And how do we redeem them?


----------



## TulsaJeff (Oct 24, 2013)

dward51 said:


> And how do we redeem them?


I am checking on this.. apparently, if you get points from someone and that person gets banned, the points go away as well. I am reporting this to Huddler and we'll see what they say about it.


----------



## TulsaJeff (Oct 25, 2013)

This problems has been solved and everyone should have the proper amount now. Thanks for pointing it out to me


----------



## wade (Oct 25, 2013)

Do many people get banned from here? There does not appear to be significant forum abuse taking place?


----------



## pgsmoker64 (Oct 25, 2013)

I know of three moderators who have been dismissed and banned as of yesterday...can't quite understand this as they were some of the best members , two of whom were OTBS members and in my opinion really good moderators.  I guess we lost any points that they gave us, I lost a few as well but in truth that is not why I post and read on this forum...

In any case, we should carry on and continue to participate and do our best to uphold the integrity of the SMF.







Bill


----------



## bama bbq (Oct 25, 2013)

"I know of three moderators who have been dismissed and banned as of yesterday... "  *That's a shame.*

*I agree:*   "In any case, we should carry on and continue to participate and do our best to uphold the integrity of the SMF."


----------



## TulsaJeff (Oct 25, 2013)

Wade said:


> Do many people get banned from here? There does not appear to be significant forum abuse taking place?
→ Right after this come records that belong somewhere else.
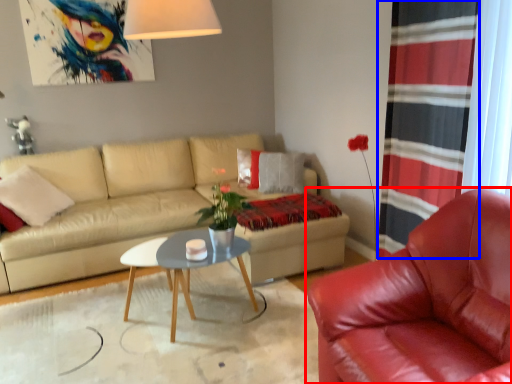
Question: Which point is further to the camera, chair (highlighted by a red box) or curtain (highlighted by a blue box)?

Choices:
 (A) chair
 (B) curtain

Answer: (B)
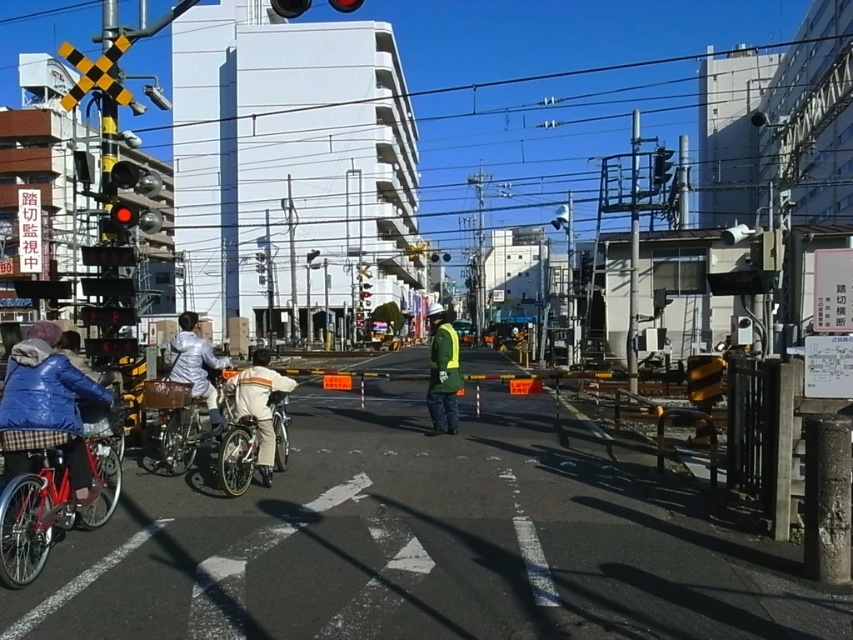
Question: Which object appears closest to the camera in this image?

Choices:
 (A) blue glass traffic light at upper center
 (B) shiny red bicycle at lower left
 (C) reflective yellow vest at center

Answer: (B)

Question: Is metallic silver bicycle at center above reflective yellow vest at center?

Choices:
 (A) yes
 (B) no

Answer: (B)

Question: Which of the following is the farthest from the observer?

Choices:
 (A) metallic silver bicycle at center
 (B) shiny red bicycle at lower left

Answer: (A)

Question: Estimate the real-world distances between objects in this image. Which object is closer to the shiny red bicycle at lower left?

Choices:
 (A) metallic silver bicycle at center
 (B) silver metallic bicycle at left
 (C) reflective yellow vest at center

Answer: (A)

Question: Can you confirm if reflective yellow vest at center is positioned above silver metallic bicycle at left?

Choices:
 (A) yes
 (B) no

Answer: (B)

Question: From the image, what is the correct spatial relationship of metallic silver bicycle at left in relation to reflective yellow vest at center?

Choices:
 (A) left
 (B) right

Answer: (A)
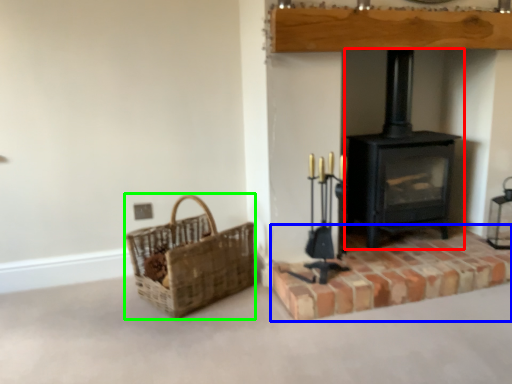
Question: Which is farther away from wood burning stove (highlighted by a red box)? brickwork (highlighted by a blue box) or basket (highlighted by a green box)?

Choices:
 (A) brickwork
 (B) basket

Answer: (B)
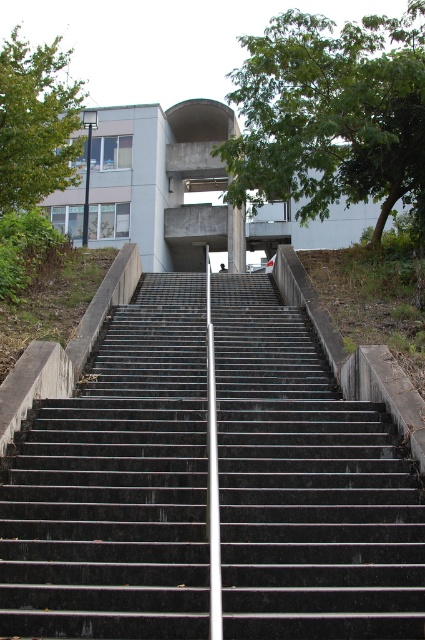
Question: Can you confirm if green leafy tree at upper center is bigger than green leafy tree at upper left?

Choices:
 (A) no
 (B) yes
It does not happen often and only when there is no other alternative. The points problem is now fixed and everyone should have their points back.


----------



## TulsaJeff (Oct 25, 2013)

PGSmoker64 said:


> I know of three moderators who have been dismissed and banned as of yesterday...can't quite understand this as they were some of the best members , two of whom were OTBS members and in my opinion really good moderators.  I guess we lost any points that they gave us, I lost a few as well but in truth that is not why I post and read on this forum...
> 
> In any case, we should carry on and continue to participate and do our best to uphold the integrity of the SMF.
> 
> ...


That is true and while I will not be going into any details on this since it would not be productive nor kosher, I can reassure all of you that, unfortunately, it was warranted and necessary.


----------



## fwismoker (Oct 25, 2013)

TulsaJeff said:


> That is true and while I will not be going into any details on this since it would not be productive nor kosher, I can reassure all of you that, unfortunately, it was warranted and necessary.


I heard about it so i'm logged on to (poke my head in the door)   Is it safe to come back?


----------



## TulsaJeff (Oct 25, 2013)

FWIsmoker said:


> I heard about it so i'm logged on to (poke my head in the door)   Is it safe to come back?


Yes, it is completely safe;-)


----------